=== INPUT MATERIAL ===

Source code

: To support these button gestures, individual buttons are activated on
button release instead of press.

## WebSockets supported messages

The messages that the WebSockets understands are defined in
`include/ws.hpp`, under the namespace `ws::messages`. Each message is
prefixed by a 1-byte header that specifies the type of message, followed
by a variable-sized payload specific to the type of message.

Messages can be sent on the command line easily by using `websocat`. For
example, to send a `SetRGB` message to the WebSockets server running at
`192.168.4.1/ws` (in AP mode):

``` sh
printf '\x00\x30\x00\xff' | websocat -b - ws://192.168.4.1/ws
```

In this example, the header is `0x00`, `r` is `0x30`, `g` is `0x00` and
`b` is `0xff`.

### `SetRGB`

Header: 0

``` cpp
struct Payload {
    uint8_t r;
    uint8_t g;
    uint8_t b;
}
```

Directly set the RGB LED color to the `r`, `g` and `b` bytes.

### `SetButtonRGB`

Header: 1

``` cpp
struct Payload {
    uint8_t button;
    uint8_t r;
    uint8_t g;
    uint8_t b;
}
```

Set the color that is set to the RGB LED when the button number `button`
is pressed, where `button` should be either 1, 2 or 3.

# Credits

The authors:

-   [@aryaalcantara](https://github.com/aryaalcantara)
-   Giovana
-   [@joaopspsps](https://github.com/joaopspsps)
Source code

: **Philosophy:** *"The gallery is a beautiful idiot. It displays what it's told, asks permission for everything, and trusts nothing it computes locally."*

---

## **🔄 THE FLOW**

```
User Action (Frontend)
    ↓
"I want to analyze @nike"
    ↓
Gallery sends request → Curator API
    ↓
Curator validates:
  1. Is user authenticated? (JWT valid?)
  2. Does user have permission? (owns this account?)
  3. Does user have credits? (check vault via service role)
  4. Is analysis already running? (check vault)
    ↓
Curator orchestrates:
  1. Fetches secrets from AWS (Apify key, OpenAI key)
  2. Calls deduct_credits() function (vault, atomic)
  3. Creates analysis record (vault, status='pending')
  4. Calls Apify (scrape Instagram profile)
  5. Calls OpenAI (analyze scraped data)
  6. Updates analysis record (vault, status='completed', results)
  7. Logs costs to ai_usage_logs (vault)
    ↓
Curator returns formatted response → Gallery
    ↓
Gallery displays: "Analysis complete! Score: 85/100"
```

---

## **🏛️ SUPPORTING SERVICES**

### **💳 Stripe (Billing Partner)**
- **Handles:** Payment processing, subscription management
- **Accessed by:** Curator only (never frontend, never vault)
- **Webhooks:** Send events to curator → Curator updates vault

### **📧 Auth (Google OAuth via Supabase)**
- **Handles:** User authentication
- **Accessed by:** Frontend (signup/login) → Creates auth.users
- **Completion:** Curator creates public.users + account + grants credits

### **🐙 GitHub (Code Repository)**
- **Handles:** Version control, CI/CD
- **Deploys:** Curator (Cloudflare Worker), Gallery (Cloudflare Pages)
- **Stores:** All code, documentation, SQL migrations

===

■ WORK REQUIRED ■
Copy exactly the lines from the one with "- **Accessed by:** Curator" through the last line of the material, keeping both ends.

■ ANSWER AREA ■
- **Accessed by:** Curator only (never frontend, never vault)
- **Webhooks:** Send events to curator → Curator updates vault

### **📧 Auth (Google OAuth via Supabase)**
- **Handles:** User authentication
- **Accessed by:** Frontend (signup/login) → Creates auth.users
- **Completion:** Curator creates public.users + account + grants credits

### **🐙 GitHub (Code Repository)**
- **Handles:** Version control, CI/CD
- **Deploys:** Curator (Cloudflare Worker), Gallery (Cloudflare Pages)
- **Stores:** All code, documentation, SQL migrations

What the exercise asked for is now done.